» What to produce:
Please reproduce the entries below exactly, starting at the first line and ending with the line that holds "the following example.</span></span>".
━━ Given entries ━━
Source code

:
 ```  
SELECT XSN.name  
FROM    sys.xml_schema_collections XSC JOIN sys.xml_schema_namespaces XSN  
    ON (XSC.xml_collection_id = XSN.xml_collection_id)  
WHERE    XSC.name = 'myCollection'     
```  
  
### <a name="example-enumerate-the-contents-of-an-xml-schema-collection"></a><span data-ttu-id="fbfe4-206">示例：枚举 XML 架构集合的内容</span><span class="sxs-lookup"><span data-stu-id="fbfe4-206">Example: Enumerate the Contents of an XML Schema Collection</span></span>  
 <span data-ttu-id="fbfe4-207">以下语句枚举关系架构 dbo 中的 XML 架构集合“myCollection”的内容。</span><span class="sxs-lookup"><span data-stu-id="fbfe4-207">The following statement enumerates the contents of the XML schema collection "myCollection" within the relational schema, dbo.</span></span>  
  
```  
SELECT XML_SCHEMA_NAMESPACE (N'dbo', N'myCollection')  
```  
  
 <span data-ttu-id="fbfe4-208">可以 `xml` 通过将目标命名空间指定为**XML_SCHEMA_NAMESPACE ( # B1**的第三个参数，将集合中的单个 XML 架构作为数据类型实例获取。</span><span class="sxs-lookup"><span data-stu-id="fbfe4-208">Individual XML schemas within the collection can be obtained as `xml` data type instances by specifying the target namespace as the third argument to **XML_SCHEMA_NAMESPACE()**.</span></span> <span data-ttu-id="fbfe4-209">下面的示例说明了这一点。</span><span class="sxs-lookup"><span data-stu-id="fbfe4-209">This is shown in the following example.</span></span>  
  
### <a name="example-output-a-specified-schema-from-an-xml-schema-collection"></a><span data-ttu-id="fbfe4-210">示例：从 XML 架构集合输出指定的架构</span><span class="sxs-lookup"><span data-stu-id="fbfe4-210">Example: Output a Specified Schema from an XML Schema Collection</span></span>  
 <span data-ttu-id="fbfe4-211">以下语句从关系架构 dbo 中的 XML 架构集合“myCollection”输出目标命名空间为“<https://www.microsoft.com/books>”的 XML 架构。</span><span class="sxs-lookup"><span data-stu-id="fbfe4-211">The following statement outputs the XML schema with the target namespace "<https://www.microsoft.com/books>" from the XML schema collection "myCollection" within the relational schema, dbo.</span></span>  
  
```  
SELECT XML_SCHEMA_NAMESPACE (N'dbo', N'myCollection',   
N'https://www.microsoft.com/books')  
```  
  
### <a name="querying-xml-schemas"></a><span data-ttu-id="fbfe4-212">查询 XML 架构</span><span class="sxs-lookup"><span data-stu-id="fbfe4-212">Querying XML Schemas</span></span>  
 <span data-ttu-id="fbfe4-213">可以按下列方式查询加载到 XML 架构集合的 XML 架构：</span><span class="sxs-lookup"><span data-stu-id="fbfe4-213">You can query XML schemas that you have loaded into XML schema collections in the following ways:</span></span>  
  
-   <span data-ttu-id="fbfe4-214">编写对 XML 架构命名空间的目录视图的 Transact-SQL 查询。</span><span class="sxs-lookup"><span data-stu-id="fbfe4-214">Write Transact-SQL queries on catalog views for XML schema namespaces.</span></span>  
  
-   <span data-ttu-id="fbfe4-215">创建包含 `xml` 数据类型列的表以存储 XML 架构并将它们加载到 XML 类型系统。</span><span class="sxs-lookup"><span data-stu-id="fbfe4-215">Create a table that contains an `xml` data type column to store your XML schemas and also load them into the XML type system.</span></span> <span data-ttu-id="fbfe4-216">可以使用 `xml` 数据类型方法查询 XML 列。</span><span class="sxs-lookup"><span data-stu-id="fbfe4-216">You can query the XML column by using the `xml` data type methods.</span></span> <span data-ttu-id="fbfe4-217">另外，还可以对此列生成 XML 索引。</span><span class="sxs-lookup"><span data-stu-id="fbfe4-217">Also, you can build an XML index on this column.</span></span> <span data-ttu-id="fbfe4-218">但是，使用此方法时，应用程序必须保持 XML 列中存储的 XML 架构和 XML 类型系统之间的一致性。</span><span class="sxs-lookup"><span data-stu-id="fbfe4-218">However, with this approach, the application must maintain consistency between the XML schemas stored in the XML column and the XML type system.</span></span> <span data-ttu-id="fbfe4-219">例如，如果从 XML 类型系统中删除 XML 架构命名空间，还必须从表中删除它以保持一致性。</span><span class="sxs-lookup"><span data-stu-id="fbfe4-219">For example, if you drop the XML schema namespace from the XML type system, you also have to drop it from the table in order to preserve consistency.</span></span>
━━━
» Written solution:
Source code

:
 ```  
SELECT XSN.name  
FROM    sys.xml_schema_collections XSC JOIN sys.xml_schema_namespaces XSN  
    ON (XSC.xml_collection_id = XSN.xml_collection_id)  
WHERE    XSC.name = 'myCollection'     
```  
  
### <a name="example-enumerate-the-contents-of-an-xml-schema-collection"></a><span data-ttu-id="fbfe4-206">示例：枚举 XML 架构集合的内容</span><span class="sxs-lookup"><span data-stu-id="fbfe4-206">Example: Enumerate the Contents of an XML Schema Collection</span></span>  
 <span data-ttu-id="fbfe4-207">以下语句枚举关系架构 dbo 中的 XML 架构集合“myCollection”的内容。</span><span class="sxs-lookup"><span data-stu-id="fbfe4-207">The following statement enumerates the contents of the XML schema collection "myCollection" within the relational schema, dbo.</span></span>  
  
```  
SELECT XML_SCHEMA_NAMESPACE (N'dbo', N'myCollection')  
```  
  
 <span data-ttu-id="fbfe4-208">可以 `xml` 通过将目标命名空间指定为**XML_SCHEMA_NAMESPACE ( # B1**的第三个参数，将集合中的单个 XML 架构作为数据类型实例获取。</span><span class="sxs-lookup"><span data-stu-id="fbfe4-208">Individual XML schemas within the collection can be obtained as `xml` data type instances by specifying the target namespace as the third argument to **XML_SCHEMA_NAMESPACE()**.</span></span> <span data-ttu-id="fbfe4-209">下面的示例说明了这一点。</span><span class="sxs-lookup"><span data-stu-id="fbfe4-209">This is shown in the following example.</span></span>  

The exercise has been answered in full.